What strikes me the most from these conversations is the underlying
assumptions that have led to their disbelief.
The first assumption that I have seen is the belief that only people
who sin are affected by anti-Mormonism, so they aren’t at risk.
While it is true that there are those who are not keeping the
commandments and are looking for an excuse to leave, I have seen
good, believing members infected with the seeds of doubt. Just as
seeds of faith can be planted–as described in Alma 32–so can one
plant and nourish seeds of doubt. Perhaps the thought “Let he who is
without sin cast the first stone” is applicable here. All of us are
sinners, so we need to work hard to repent and keep the Spirit with
us so that we can continue to discern truth from error.
Another assumption is that we as members of the Church know all that
there is to know about Church history. So if we hear something we
haven’t heard before, we assume it is false. Then if we discover
that there is a legitimate foundation for the claim, we sometimes
doubt what we have been taught in the Church.
The reality is that Church Sunday School class is not a history
class.

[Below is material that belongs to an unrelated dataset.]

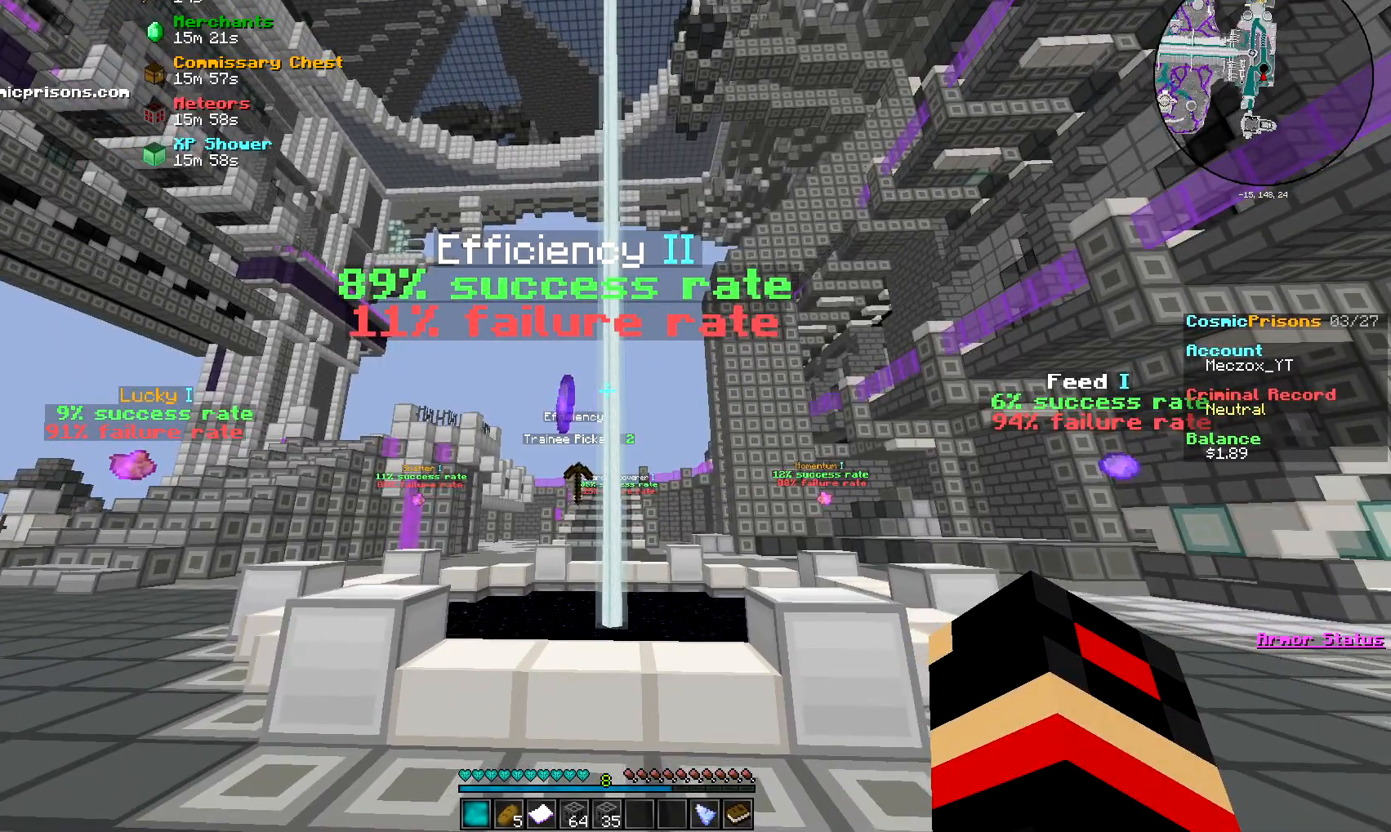
{"keys": [], "mouse": [], "events": []}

It is a class that sometimes uses history to teach the
gospel. So there are things in Church history that are not discussed
in class since they don’t help teach the gospel. In that regard they
aren’t important to our salvation.
One example of this is the fact that there are multiple recitals of
the First Vision, with variations. There are people who have left
the Church because there is more than one account of Joseph Smith’s
First Vision. Even though there is a little variation between the
recitals–with some simply including more information than the
others–if a member has not heard that before, they may believe that
the Church ‘withheld’ that information from them. What this really
shows is that the member is not keeping up in reading their Church
magazines, as the subject has been discussed there. There are also a
multitude of books and articles that discuss First Vision issues
from a believing LDS point of view.
Another assumption is that our Church leadership, including Bishops,
Stake Presidents, and even the Prophet have all of the answers all
of the time. While our leadership is inspired of God, they often
simply don’t have the time to investigate every issue that comes up.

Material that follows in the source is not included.